Although maternal pre-eclampsia was one of the prenatal diagnoses reported by Biselele et al.26 and Biselele et al.16,it was not significantly associated in this study population. Some studies also reported inappropriate or absence of antenatal care as a maternal risk factor while this was not strongly associated in this study population31,25. Additionally, this study identified that maternal risk factor of sepsis, other than premature rupture of membrane and offensive liquor can increase the odds of Thompson score greater than 10.

A key strength of this study is that the a priori variables used in predictive modelling were assembled using a combination of evidence from the literature, routine health records and clinically driven reasoning. In this way, the study is grounded in the lived experiences of clinicians, data collection systems and healthcare providers in low-resource settings who often have limited data and resources needed save the lives of infants. Compared to previous studies that modelled risk factors of NE31, this paper also relied on a larger sample, thus has greater statistical power.

Limitations

A limitation in this study is the small number of missing values in most variables and due to evidence against missingness at random, we dealt with this by adding a “missing” category thus increasing the model’s degrees of freedom. Some confidence intervals were wide, possibly due to the number of study participants, decreasing statistical power. The study did not include some variables like intra-uterine growth restriction (IUGR) in the model due to non-availability. Also, IUGR contributes to high Thompson score values, low Apgar score and low heart rate, and could cause omitted variable bias. Birth weight was used as a proxy measure of IUGR, although significant associations were not found. In addition, while some of the variables had significant effects, such as ‘Other risk factors of sepsis’ for admission, it may be complicated to apply within the Neotree system given this group can have a variety of admission reasons.

Conclusions

This study aimed to address the lack of well-defined clinical triggers for suspecting NE and thus performing the Thompson score in neonates in low-resource settings. With the objective to construct an empirically driven and parsimonious model for identifying Thompson score > 10 in term neonates, this study identified six risk factors that are most predictive. These include five neonatal factors – low neonatal heart rate at admission, hypothermia at admission, trauma in the form of head swelling, baby not crying at birth, meconium-stained umbilicus; and one intrapartum factor– maternal risk factors of sepsis other than premature rupture of membrane and offensive liquor.

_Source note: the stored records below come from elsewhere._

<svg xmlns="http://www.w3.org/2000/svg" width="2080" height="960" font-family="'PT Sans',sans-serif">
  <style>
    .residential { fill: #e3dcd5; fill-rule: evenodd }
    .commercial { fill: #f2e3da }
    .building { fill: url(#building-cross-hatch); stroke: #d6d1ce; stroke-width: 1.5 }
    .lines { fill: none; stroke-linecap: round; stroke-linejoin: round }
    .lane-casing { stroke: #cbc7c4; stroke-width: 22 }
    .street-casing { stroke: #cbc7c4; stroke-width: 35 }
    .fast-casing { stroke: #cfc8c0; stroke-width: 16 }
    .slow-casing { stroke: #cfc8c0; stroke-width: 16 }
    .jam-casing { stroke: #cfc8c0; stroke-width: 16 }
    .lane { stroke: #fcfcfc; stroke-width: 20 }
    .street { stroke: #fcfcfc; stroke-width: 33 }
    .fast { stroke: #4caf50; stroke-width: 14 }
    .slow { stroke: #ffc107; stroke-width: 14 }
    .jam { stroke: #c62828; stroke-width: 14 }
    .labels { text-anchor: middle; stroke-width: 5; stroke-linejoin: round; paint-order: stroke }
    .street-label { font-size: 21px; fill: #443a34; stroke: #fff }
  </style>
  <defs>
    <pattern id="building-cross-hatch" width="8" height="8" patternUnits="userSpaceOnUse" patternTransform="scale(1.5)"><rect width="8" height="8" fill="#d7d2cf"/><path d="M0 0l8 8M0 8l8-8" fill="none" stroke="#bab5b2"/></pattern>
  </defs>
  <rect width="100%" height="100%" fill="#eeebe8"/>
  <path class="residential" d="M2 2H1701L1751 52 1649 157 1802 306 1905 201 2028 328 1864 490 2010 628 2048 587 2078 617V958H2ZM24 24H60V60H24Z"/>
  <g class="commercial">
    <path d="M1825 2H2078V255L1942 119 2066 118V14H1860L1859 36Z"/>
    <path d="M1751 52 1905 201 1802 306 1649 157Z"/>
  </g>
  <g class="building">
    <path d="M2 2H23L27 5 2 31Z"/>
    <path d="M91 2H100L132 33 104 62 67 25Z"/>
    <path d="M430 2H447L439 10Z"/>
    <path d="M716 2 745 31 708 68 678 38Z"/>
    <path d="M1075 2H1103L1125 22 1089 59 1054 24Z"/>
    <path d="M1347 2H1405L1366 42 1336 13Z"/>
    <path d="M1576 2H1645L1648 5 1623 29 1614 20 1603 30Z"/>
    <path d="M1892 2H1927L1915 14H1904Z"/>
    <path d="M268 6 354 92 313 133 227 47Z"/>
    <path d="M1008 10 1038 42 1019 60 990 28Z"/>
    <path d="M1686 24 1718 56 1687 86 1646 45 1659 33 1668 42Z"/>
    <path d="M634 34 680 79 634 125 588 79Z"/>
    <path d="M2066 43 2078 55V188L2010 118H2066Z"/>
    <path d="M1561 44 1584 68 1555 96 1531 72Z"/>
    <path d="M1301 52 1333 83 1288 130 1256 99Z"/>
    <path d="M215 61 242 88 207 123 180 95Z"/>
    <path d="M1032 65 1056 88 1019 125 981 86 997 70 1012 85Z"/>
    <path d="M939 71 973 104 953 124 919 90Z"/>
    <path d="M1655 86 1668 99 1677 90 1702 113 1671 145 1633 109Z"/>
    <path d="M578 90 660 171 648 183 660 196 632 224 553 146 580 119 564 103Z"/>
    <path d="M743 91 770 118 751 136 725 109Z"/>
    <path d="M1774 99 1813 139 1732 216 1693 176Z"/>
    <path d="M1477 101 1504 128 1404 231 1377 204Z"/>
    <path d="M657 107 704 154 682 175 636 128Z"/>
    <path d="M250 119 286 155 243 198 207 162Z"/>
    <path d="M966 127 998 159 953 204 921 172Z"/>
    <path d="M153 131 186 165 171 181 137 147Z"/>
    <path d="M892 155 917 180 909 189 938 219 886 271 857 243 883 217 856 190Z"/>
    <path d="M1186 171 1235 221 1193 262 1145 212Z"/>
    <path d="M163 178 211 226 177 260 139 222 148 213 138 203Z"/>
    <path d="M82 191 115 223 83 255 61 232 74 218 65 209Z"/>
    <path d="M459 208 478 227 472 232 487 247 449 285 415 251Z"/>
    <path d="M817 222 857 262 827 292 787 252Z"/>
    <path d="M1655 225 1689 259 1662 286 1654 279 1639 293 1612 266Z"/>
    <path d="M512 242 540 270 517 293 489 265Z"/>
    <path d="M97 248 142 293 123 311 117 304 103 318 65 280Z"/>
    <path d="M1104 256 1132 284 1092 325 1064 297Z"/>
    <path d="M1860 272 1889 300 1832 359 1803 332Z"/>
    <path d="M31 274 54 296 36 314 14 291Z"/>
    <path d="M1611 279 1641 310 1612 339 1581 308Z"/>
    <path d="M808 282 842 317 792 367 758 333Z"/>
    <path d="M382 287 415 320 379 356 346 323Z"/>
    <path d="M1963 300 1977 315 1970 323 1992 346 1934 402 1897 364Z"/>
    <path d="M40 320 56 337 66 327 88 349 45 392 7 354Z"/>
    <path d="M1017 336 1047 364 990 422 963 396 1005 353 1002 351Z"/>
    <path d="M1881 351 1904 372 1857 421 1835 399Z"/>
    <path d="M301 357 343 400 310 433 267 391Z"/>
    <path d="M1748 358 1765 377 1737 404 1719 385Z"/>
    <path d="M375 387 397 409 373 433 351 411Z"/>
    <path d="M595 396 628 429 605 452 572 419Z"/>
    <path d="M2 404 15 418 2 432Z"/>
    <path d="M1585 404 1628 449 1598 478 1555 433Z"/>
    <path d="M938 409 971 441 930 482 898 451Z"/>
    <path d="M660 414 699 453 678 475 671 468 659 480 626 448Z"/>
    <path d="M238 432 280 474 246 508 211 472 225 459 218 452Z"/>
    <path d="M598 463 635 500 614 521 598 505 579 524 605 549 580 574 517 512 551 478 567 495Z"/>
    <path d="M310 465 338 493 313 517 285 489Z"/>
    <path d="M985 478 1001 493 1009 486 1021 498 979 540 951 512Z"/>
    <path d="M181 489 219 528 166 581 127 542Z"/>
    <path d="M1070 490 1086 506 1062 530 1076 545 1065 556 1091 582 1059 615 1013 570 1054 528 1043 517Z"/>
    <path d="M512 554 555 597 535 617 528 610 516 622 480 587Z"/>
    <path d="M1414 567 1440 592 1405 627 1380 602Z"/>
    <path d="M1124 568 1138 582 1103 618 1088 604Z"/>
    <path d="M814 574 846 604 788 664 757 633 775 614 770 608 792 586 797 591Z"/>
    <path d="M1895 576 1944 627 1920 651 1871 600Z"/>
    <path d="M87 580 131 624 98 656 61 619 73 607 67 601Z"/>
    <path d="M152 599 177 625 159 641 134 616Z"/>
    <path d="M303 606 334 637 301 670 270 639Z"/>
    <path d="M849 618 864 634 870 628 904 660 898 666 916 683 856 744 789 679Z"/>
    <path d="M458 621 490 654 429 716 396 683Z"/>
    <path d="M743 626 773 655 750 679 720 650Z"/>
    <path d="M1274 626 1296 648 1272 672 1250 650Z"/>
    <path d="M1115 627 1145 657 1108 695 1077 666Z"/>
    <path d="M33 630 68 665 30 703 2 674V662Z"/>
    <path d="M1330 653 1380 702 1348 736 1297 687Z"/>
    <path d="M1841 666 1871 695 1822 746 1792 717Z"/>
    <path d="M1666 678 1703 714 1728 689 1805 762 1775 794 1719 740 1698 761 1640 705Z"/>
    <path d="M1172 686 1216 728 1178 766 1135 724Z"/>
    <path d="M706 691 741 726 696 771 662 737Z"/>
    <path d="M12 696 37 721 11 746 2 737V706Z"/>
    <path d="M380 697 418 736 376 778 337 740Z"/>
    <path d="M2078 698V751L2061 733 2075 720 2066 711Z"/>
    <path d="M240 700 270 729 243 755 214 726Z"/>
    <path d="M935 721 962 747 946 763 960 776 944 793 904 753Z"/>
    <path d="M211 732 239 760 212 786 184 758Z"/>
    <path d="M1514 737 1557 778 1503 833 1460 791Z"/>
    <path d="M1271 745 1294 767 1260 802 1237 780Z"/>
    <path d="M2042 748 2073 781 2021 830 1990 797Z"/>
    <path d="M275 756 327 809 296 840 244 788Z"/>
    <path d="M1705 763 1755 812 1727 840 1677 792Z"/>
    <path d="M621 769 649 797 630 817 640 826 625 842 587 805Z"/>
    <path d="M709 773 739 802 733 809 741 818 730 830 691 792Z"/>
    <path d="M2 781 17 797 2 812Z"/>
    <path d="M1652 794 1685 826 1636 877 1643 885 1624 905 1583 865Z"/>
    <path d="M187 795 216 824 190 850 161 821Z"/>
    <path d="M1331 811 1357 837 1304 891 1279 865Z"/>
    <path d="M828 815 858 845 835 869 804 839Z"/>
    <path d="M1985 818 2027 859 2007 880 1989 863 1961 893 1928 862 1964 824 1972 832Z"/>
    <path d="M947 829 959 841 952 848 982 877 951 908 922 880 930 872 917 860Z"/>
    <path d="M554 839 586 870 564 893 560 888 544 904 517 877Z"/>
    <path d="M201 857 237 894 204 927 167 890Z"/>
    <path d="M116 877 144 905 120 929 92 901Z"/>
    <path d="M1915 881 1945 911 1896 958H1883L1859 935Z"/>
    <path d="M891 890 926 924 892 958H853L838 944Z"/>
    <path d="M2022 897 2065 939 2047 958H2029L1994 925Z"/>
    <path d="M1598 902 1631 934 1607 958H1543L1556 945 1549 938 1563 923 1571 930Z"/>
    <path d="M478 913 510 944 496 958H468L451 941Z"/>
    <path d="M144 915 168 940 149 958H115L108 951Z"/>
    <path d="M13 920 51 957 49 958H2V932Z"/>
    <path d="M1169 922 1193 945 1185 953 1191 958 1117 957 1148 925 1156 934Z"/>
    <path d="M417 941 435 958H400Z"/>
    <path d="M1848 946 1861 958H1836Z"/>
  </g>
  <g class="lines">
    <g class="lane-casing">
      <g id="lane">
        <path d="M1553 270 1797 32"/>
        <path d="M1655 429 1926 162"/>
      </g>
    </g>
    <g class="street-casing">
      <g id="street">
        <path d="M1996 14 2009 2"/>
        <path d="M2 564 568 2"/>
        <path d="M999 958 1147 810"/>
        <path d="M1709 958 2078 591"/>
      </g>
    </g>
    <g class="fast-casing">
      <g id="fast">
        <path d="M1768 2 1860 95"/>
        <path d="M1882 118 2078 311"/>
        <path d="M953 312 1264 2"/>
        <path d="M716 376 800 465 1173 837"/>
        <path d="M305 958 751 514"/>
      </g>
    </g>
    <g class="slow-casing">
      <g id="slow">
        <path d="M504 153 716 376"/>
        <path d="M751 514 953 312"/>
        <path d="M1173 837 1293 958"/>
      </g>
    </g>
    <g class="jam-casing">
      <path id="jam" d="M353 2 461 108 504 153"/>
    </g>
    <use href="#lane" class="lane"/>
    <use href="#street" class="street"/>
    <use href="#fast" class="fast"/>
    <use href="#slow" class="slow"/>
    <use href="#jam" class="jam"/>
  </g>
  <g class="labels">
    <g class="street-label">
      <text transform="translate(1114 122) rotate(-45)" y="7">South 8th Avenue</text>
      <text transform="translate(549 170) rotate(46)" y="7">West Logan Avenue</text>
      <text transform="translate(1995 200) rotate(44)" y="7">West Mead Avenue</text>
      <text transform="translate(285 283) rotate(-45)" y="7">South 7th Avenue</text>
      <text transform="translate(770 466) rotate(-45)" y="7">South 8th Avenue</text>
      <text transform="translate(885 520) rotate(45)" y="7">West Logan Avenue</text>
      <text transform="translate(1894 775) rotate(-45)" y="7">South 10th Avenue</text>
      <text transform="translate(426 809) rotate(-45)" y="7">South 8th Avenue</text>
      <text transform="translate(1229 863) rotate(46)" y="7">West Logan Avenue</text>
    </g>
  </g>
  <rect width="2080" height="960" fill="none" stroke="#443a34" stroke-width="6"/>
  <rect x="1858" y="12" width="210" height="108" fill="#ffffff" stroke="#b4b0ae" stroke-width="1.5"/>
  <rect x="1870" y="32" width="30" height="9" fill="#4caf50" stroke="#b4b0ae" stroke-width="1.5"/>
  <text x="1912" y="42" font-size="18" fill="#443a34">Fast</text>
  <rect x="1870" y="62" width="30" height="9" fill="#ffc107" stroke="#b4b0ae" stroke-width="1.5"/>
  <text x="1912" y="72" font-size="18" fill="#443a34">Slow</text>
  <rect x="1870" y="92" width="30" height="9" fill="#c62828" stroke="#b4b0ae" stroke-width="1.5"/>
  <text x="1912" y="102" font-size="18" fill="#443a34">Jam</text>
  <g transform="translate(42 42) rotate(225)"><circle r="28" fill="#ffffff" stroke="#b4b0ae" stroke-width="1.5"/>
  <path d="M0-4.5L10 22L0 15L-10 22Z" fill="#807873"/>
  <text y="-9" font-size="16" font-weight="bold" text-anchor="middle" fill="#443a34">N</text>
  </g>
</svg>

The results imply that integration of these risk factors into clinical decision support systems such as Neotree would enable healthcare professionals to identify neonates to screen for NE using the Thompson score. However, before operationalisation into the application, further work is needed to evaluate the model’s performance through sensitivity and specificity analysis. This evaluation should ensure a large enough sample of Thompson scores to allow for the dichotomisation of predictors such as heart rate. Finally, future work could also focus on using more novel predictive model building techniques that use artificial intelligence and machine learning.